◆ **What needs to be done**
Copy out each line below in which the string "شناسی" appears.

◆ **Record extracts**

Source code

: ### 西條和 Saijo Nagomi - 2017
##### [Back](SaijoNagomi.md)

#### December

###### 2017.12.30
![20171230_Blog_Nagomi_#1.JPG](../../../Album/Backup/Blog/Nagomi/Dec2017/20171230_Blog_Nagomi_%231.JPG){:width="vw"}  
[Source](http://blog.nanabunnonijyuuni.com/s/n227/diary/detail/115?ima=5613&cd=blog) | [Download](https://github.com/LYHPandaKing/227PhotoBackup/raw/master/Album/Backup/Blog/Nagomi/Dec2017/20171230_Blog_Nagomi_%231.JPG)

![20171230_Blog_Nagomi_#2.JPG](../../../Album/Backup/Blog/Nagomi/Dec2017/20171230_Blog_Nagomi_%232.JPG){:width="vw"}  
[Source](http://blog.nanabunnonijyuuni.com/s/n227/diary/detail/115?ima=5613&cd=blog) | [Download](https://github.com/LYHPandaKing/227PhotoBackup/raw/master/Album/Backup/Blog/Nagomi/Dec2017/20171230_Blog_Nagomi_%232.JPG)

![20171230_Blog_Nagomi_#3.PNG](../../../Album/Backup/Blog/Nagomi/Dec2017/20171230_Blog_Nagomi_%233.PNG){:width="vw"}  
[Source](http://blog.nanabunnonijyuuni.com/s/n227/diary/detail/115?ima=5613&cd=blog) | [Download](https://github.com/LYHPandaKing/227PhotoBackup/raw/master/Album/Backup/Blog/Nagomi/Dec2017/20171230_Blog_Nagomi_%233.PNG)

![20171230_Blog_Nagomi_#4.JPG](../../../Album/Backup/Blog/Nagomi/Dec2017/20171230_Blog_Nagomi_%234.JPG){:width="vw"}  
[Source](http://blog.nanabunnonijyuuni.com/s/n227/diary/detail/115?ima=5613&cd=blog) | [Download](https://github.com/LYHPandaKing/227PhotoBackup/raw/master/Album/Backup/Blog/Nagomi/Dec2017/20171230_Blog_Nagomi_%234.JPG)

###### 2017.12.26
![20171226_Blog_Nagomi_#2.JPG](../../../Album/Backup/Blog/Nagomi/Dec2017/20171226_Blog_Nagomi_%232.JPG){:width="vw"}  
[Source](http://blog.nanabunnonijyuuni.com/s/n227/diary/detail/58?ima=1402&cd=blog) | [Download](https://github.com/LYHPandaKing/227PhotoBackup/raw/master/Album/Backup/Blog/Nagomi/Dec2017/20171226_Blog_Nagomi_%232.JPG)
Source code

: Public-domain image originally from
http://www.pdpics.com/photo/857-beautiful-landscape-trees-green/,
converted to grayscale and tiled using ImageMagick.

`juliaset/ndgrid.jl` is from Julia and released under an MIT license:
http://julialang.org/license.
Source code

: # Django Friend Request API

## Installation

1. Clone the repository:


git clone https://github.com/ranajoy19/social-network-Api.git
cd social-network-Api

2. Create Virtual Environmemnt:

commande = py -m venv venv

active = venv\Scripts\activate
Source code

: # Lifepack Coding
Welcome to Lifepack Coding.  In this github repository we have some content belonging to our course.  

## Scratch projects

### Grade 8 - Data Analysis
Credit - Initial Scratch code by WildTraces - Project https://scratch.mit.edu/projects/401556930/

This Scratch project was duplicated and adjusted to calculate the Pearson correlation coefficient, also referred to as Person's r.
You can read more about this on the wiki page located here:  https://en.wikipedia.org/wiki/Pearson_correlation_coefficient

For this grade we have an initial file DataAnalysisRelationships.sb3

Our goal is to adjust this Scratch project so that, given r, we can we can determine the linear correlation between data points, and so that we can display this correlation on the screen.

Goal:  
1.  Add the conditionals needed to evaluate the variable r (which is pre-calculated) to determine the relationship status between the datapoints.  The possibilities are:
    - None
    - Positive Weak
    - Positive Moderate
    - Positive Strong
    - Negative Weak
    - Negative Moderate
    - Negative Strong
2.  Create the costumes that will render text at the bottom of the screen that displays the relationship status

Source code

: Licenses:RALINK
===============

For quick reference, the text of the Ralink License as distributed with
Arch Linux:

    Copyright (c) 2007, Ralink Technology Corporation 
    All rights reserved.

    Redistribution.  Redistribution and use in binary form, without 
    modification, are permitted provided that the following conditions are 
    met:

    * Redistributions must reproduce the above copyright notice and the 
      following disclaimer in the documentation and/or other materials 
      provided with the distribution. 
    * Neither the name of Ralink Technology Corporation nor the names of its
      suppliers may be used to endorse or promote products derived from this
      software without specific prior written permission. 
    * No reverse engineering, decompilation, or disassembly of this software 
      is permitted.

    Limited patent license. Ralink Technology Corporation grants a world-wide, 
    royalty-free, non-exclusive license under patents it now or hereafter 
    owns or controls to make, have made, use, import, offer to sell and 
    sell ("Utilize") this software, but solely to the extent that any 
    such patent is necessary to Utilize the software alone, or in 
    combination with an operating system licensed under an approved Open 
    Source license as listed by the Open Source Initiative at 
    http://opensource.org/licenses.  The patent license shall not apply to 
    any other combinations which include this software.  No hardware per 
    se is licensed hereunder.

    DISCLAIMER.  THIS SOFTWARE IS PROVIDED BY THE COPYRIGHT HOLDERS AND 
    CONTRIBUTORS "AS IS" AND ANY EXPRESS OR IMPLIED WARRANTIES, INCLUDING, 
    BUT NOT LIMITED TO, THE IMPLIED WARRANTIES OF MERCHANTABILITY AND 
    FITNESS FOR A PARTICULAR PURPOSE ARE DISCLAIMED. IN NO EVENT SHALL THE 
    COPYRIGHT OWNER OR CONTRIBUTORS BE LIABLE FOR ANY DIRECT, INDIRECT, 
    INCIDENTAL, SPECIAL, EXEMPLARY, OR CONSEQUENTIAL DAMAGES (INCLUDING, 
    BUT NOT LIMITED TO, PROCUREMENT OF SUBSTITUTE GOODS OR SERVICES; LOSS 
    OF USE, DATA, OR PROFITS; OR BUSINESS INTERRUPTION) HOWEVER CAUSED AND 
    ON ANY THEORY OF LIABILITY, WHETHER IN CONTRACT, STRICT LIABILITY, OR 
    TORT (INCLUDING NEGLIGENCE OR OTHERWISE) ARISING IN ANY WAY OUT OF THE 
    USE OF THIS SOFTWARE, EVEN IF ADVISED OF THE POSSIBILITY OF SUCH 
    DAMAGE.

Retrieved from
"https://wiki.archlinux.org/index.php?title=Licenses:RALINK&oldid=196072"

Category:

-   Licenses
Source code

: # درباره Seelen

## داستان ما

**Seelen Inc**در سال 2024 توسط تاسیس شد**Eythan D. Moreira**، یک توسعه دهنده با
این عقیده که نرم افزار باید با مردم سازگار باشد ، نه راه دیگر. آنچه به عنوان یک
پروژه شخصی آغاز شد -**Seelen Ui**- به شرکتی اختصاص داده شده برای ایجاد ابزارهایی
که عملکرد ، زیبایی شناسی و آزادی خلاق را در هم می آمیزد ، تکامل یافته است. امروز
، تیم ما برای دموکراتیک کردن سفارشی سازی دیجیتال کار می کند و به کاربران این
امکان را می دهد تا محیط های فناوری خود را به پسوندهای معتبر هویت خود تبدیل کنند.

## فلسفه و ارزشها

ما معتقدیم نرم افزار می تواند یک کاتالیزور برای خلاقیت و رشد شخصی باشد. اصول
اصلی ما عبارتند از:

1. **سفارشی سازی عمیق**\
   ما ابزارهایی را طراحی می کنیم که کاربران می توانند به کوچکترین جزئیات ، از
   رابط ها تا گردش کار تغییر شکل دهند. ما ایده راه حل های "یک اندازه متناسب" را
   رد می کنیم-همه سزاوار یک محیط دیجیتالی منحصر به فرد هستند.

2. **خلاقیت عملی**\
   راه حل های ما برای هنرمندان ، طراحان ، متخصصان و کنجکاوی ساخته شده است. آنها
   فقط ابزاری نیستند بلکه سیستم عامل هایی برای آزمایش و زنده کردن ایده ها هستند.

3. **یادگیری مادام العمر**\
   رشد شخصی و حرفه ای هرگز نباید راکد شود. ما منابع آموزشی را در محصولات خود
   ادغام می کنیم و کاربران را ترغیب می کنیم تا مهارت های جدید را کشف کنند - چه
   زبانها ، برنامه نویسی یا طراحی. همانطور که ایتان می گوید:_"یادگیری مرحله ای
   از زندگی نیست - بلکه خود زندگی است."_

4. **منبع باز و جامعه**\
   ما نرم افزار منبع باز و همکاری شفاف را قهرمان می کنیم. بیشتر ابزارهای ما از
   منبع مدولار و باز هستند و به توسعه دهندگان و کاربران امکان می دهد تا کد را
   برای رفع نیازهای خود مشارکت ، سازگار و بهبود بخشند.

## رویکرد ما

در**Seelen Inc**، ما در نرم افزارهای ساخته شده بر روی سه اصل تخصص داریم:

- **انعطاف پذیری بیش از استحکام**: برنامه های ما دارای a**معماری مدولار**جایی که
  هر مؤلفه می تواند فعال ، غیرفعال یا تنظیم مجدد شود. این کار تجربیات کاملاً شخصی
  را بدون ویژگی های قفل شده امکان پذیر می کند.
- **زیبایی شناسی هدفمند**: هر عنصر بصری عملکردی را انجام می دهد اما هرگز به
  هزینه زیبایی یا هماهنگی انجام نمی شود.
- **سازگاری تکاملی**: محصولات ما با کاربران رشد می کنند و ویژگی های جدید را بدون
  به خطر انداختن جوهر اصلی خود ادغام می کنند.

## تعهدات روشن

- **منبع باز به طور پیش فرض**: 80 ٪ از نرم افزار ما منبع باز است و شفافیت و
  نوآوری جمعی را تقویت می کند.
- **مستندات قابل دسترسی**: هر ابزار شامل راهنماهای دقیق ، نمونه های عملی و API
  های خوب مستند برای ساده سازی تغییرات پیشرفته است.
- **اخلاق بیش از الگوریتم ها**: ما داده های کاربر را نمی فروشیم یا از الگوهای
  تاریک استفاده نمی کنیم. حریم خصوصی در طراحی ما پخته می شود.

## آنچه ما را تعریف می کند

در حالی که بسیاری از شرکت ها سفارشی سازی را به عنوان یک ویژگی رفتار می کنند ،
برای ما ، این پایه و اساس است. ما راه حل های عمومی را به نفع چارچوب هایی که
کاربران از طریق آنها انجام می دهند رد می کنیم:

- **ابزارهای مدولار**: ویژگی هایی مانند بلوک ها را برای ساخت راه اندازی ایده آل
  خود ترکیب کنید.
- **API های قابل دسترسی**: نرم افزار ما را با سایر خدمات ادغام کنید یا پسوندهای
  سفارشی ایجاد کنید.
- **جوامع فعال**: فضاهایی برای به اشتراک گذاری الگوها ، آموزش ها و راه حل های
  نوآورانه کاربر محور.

◆ **Solution for this problem**
که عملکرد ، زیبایی شناسی و آزادی خلاق را در هم می آمیزد ، تکامل یافته است. امروز
- **زیبایی شناسی هدفمند**: هر عنصر بصری عملکردی را انجام می دهد اما هرگز به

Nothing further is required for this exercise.